Kühnelle war ein stattlicher junger Mann von runden Gesichtsformen. Nicht nur die Herzen der Weiber flogen ihm zu. Wir sahen sofort, wir hatten es mit keinem gewöhnlichen Menschen zu tun. Natürlich hatte er sein Abiturium hinter sich und belegte Kollegs, wie wir anderen, wodurch er aber nicht irgendeinem studentischen Typus ähnlicher ward. Bevor wir ihn näher kennenlernten — wenn man bei ihm von einem Näherkennenlernen überhaupt sprechen kann — wussten wir nicht, was wir aus ihm machen sollten. Eines Tages erfuhr ich, und zwar von ihm selbst, er habe früher eine grosse Kraft in seinen Händen gehabt, leider aber den rechten Arm überspielt: Kurz: er hatte einer Pianistenlaufbahn entsagt.
Kühnelles Familie war in Leipzig und Dresden ansässig. Sie hatte italienisches Blut.
In seinem Äusseren unterschied sich Dietrich Kühnelle von uns durch Salonfähigkeit. Stattlicher, breitschulteriger, kurzum männlicher als wir, trug er am Tage einen schwarzen, an den Rändern mit Borte versehenen Cutaway, einen schwarzen, grossen, weichen Hut, den Sommerpaletot überm Arm, ein paar helle Handschuhe in der Hand.

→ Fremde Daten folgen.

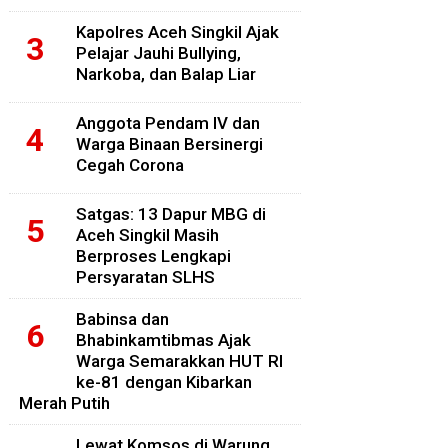
Kapolres Aceh Singkil Ajak
Pelajar Jauhi Bullying,
Narkoba, dan Balap Liar
Anggota Pendam IV dan
Warga Binaan Bersinergi
Cegah Corona
Satgas: 13 Dapur MBG di
Aceh Singkil Masih
Berproses Lengkapi
Persyaratan SLHS
Babinsa dan
Bhabinkamtibmas Ajak
Warga Semarakkan HUT RI
ke-81 dengan Kibarkan
Merah Putih
Lewat Komsos di Warung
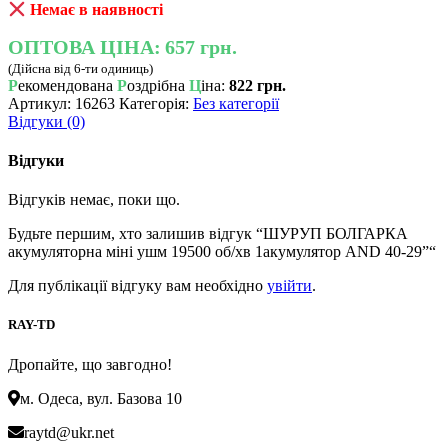
Немає в наявності
ОПТОВА ЦІНА:
657 грн.
(Дійсна від 6-ти одиниць)
Р
екомендована
Р
оздрібна
Ц
іна:
822 грн.
Артикул:
16263
Категорія:
Без категорії
Відгуки (0)
Відгуки
Відгуків немає, поки що.
Будьте першим, хто залишив відгук “ШУРУП БОЛГАРКА
акумуляторна міні ушм 19500 об/хв 1акумулятор AND 40-29”“
Для публікації відгуку вам необхідно
увійти
.
RAY-TD
Дропайте, що завгодно!
м. Одеса, вул. Базова 10
raytd@ukr.net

Er hatte blondes, dichtes, gekräuseltes Haar. Allein diesen blonden, oft etwas, faden Typ widerlegten sogleich zwei dunkle, feurige Augen, widerlegte die ihn erfüllende, in den ersten Wochen unserer Bekanntschaft nicht zutage tretende, leidenschaftliche Innerlichkeit. Wenn sie sich äusserte, war es etwa, als wenn ein Gefäss, von dem man glaubte, es sei mit Milch gefüllt, sich voll feurigen Weins erwiese.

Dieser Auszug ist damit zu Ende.